Contemporary craft
In the last few decades Wales has become an important centre for the production of contemporary craft. Potters and ceramic artists in particular have found Wales - both rural and urban - an inspiring and supportive environment to work in. It is a central part of the Museum's mission to collect and display the art of the past and present associated with Wales. In our craft collection we therefore aim to represent the diversity of contemporary craftwork produced in Wales and by Welsh-born craftspeople. We also strive to provide a broader context for this work by acquiring the work of leading craftspeople from outside Wales.
Traditional Welsh crafts, ranging from quilting and blacksmithing to coracle-making, are housed at St Fagans National Museum of History.
As a predominantly rural country, Wales has often been seen as a place of retreat, ideal for those wishing to adopt an isolated 'alternative' lifestyle. This is a stereotype, but one which matches well the ideals of the leading pioneer studio potter Bernard Leach. As a result, a number of potters in Wales have established potteries in rural settings and to varying degrees have sought to follow the Leach tradition. The best example of this is Phil Rogers, who works in Rhayader in Powys. Rogers was converted to potting by Leach's A Potter's Book and is largely self-taught. Like Leach, he is influenced by the ceramics of China, Korea and Japan and uses local materials, such as glazes made from wood ash from nearby trees.

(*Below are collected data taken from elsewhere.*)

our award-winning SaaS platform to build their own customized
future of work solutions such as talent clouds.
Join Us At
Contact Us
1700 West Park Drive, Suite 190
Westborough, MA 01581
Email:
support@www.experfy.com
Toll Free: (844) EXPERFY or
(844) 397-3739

It is especially appropriate for us to acquire pottery in the Leach tradition, as Leach's uncle Will Hoyle was the first Director of the National Museum of Wales. It was through this connection that in 1924 the Museum collected its first piece of contemporary craftwork - a slipware vase made by Leach in about 1923. Our collection now includes the work of other Welsh-based potters influenced by the ideas of Bernard Leach. These include Margaret and David Frith and Trefor Owen.

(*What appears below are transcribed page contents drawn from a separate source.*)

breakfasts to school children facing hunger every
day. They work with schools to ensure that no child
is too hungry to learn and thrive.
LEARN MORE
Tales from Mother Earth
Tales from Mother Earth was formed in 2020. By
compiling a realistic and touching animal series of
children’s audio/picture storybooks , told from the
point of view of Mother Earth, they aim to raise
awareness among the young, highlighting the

Other ceramic artists are inspired more directly by the Welsh landscape. Beverley Bell-Hughes of Llandudno Junction, for example, is interested in natural processes of change; echoes of tidal patterns and the effects of erosion can be seen in her work. David Binns, who lives in Denbigh, works in a dramatically minimalist style influenced not only by architectural and mechanical forms and Japanese aesthetics but also by the texture and appearance of natural rock.

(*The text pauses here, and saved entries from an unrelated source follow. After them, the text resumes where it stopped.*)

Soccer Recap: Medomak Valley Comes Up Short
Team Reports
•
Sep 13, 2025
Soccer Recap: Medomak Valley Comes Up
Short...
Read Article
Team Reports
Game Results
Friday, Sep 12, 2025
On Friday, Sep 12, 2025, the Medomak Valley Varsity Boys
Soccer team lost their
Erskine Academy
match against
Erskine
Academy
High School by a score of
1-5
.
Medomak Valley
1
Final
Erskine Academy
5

Although their work is less obviously influenced by their surroundings, a number of Britain's leading potters have chosen to work in rural Wales. These include Walter Keeler, who has worked near Monmouth since 1976, and John Ward, who lives in Dyfed.
The Museum's collection also reflects the fact that many craftspeople in Wales live and work in an urban context, particularly Cardiff. Geoffrey Swindell, whose many interests range from the beach to science fiction, produces small elaborately finished porcelain vases. Michael Flynn is based in Cardiff but works overseas much of the time; he makes complex raku and porcelain figures that are full of energy and sinister humour, drawing on many sources of inspiration — theatre and dance, mythology and religion, historic ceramics and sculpture are just some of these. Morgen Hall was born in California but now lives in Cardiff, where the Museum's own collections and the work of William Burges have contributed to the development of her distinctive tin-glazed earthenware.
Wales has not only attracted craftspeople but exported them as well. Elizabeth Fritsch, for example, was born in Wales in 1940 and is now a potter with an international reputation. Clive Bowen, born in Cardiff in 1945, now works in Devon and has inherited the position of Michael Cardew as the leading exponent of slipware in the old English tradition. Less well known is Gwilym Thomas, born in Swansea in 1914 and in the 1930s a student of William Staite Murray, one of the leading pioneer studio potters. Thomas spent most of his life teaching and sold remarkably few of his imposing pots; however, following his death in 1995, the Museum was able to acquire a representative selection of his work from his family.
The collection of British craft work is by no means comprehensive but represents some of the major trends in British 20th-century craft. The 'Leach tradition' is represented by the work of Hamada Shoji, Katherine Pleydell-Bouverie, Norah Braden and Richard Batterham. Alternative traditions, less inspired by the ceramics of East Asia, are reflected in the groups of work by Hans Coper and Lucie Rie and in pieces by potters like James Tower who were influenced by the ceramic work of Picasso. Other prominent potters represented include Alan Caiger-Smith, Mick Casson and Magdalene Odundo.
At present our craft collection consists almost entirely of ceramics, but we hope to broaden the scope of our collecting. In the 1960s and 1970s a collection of craft jewellery was started, featuring the work of Helga Zahn, Wendy Ramshaw and Susanna Heron. In 1998 we commissioned two pieces of work,a vase and a beaker, from the Hereford silversmith Wally Gilbert.